** Opening Data listing block **

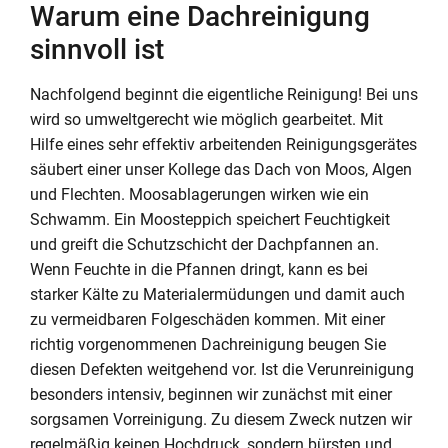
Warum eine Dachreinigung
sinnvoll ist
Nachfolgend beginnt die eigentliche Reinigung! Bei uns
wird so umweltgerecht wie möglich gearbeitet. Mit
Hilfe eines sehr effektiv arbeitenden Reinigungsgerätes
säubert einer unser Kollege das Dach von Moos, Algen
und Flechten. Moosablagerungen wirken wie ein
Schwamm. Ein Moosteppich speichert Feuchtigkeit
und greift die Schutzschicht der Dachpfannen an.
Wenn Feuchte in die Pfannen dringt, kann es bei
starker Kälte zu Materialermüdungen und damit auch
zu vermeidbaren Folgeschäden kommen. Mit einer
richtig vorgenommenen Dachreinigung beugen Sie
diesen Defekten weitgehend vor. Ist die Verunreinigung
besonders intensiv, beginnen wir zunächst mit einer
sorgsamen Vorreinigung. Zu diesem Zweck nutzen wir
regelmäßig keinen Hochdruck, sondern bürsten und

** Closing Data listing block **
** Opening Data listing block **

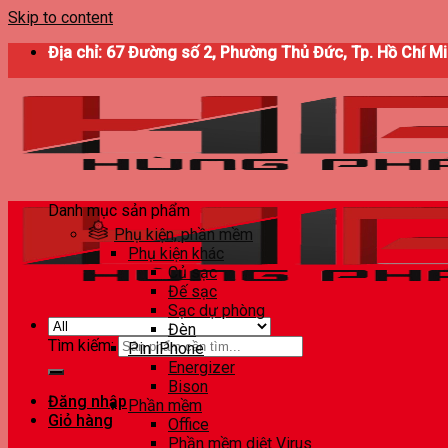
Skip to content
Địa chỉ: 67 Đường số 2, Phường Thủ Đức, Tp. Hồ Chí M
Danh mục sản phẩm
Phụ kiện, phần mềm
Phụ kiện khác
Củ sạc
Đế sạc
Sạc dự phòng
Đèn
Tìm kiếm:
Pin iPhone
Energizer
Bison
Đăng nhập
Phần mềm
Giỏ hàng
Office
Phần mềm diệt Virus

** Closing Data listing block **

In the listing above, find each line with the word "Dachreinigung" and copy it out.

### Task response
Warum eine Dachreinigung
richtig vorgenommenen Dachreinigung beugen Sie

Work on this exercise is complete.